Naturally each step in the chemotherapy day may feature some waiting. I’ve already written about the Memorial Sloan-Kettering (MSK) waiting room, but the moment the waiting ends also is worth discussing.
When the time for your chemotherapy session arrives, the call doesn’t come over a loudspeaker. Instead, you hear a voice calling your name. You look up and see, typically, a young and friendly face scanning the room. You wave, this person comes over, and he or she escorts you and your companions to the chemotherapy suite. Usually the escort has a smile and some friendly chat to make the transition as pleasant as possible. I think it works well, and that, like many features of the treatment process, it reflects careful thought by the people at MSK about how to make the patient experience as supportive as possible.

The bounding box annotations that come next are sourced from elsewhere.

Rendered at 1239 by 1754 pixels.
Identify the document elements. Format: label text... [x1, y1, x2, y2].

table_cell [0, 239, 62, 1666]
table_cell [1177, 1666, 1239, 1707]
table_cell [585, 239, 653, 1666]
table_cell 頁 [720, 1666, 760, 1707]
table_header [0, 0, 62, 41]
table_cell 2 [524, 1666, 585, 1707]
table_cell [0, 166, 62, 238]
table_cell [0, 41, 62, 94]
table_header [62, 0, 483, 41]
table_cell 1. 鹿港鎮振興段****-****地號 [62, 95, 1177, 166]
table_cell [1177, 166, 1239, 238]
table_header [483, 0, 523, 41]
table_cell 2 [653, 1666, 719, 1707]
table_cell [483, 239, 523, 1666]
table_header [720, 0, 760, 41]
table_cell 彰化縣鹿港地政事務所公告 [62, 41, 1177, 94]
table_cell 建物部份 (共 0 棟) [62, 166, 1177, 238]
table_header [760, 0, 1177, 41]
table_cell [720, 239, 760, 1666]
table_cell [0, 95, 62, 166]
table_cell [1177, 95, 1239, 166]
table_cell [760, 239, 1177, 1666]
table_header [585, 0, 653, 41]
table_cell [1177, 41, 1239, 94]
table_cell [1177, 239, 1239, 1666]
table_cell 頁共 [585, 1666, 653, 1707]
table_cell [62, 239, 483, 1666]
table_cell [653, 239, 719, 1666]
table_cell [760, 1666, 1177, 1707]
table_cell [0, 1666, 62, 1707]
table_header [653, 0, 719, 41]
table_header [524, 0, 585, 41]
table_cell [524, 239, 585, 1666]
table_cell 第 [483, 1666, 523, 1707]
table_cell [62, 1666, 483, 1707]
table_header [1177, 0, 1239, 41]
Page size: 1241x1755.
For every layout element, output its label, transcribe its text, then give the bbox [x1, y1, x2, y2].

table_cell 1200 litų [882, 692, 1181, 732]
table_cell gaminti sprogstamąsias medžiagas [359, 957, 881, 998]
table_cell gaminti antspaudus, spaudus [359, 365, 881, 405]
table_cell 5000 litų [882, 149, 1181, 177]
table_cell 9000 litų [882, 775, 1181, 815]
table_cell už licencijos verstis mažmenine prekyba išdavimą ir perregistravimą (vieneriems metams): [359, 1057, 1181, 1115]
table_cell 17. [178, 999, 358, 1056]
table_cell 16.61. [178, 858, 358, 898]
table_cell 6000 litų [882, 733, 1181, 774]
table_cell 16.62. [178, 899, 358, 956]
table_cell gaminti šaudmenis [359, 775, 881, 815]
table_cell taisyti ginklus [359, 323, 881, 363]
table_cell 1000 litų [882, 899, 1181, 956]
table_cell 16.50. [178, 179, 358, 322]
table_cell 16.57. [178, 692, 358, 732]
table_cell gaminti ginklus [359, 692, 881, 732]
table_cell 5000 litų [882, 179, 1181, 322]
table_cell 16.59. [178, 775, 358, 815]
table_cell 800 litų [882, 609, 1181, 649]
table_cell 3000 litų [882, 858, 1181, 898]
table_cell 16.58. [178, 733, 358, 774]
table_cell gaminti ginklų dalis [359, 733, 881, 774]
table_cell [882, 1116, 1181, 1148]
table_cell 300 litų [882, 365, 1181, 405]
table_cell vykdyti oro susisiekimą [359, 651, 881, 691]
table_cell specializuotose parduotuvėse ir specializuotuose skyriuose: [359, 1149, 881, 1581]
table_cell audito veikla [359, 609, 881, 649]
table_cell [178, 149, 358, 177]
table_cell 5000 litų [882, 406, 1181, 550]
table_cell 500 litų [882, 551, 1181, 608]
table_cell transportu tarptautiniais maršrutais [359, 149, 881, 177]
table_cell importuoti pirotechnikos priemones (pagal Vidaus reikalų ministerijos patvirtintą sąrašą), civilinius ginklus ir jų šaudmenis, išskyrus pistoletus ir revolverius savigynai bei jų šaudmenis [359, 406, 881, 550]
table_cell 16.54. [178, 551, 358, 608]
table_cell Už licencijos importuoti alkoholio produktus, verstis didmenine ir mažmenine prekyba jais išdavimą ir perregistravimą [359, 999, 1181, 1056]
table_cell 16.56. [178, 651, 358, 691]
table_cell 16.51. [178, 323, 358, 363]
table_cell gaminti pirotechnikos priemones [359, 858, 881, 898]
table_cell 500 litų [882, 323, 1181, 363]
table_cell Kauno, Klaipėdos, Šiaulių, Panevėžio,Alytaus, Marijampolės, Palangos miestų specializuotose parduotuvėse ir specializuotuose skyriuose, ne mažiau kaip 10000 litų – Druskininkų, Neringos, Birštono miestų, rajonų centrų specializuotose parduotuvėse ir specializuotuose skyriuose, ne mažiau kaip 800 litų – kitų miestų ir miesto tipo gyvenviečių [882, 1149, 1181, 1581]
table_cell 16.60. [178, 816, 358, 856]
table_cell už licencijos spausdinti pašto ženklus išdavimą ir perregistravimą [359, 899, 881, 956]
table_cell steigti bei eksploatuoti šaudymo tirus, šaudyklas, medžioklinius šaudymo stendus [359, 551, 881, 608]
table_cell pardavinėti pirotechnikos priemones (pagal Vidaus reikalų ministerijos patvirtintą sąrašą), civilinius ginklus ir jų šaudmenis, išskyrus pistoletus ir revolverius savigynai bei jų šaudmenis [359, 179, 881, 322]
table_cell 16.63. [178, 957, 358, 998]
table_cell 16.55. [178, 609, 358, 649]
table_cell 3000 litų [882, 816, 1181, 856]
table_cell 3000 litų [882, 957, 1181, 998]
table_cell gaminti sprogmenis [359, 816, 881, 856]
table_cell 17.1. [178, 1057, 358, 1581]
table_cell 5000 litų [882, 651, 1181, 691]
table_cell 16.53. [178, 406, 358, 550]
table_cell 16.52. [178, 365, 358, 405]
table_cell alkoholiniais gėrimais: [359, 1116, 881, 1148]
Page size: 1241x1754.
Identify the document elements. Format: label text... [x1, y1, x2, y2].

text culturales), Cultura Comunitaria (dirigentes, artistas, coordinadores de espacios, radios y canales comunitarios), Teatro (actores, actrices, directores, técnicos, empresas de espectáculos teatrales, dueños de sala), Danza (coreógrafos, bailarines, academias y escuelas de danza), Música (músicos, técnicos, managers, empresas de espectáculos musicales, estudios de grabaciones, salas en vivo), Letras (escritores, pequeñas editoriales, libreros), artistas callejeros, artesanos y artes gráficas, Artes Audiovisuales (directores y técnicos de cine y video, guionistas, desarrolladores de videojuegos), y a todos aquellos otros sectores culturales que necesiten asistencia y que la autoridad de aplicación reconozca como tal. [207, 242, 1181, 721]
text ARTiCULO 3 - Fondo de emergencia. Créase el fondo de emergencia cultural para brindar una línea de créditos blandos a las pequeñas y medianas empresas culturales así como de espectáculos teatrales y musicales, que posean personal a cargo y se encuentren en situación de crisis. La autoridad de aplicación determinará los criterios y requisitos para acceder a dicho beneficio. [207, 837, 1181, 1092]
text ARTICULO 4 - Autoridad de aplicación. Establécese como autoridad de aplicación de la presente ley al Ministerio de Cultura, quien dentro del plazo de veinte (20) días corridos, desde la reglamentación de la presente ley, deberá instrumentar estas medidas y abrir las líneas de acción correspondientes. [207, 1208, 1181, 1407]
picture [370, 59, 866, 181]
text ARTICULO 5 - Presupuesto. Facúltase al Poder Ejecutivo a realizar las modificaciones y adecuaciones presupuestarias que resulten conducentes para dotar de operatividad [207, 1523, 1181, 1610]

But it does raise a couple of questions about privacy. Obviously, when your name is called in a roomful of people, everyone there hears it and can put your name and face together. For some people – celebrities of one sort or another – that might be a real breach of privacy. My guess is that there are special procedures that can be arranged so that people who are really objects of public fascination make their way to treatment unannounced.
Still, what about the rest of us? I think the answer is that our privacy is protected pretty well, by three things. First, we’re all pretty anonymous (the celebrities having been taken care of in some special way). Second, most of the people in the room are more concerned with their own or their loved ones’ situation than with who else might be in similar straits – so they’re more focused on waiting to hear their name than on who else might be getting called. Third, I think there is a fellowship of cancer patients. We share a misfortune, and the nature of the room means that we, inevitably, recognize each other as people with a major illness. That we share, but only with each other, and it would be a breach of that shared fellowship to tell people outside the room.
I imagine that MSK thought about all this too – and concluded that the modest risks to privacy were outweighed by the benefits of the personal touch and the smiling face that patients encounter when they hear their name called as they do now.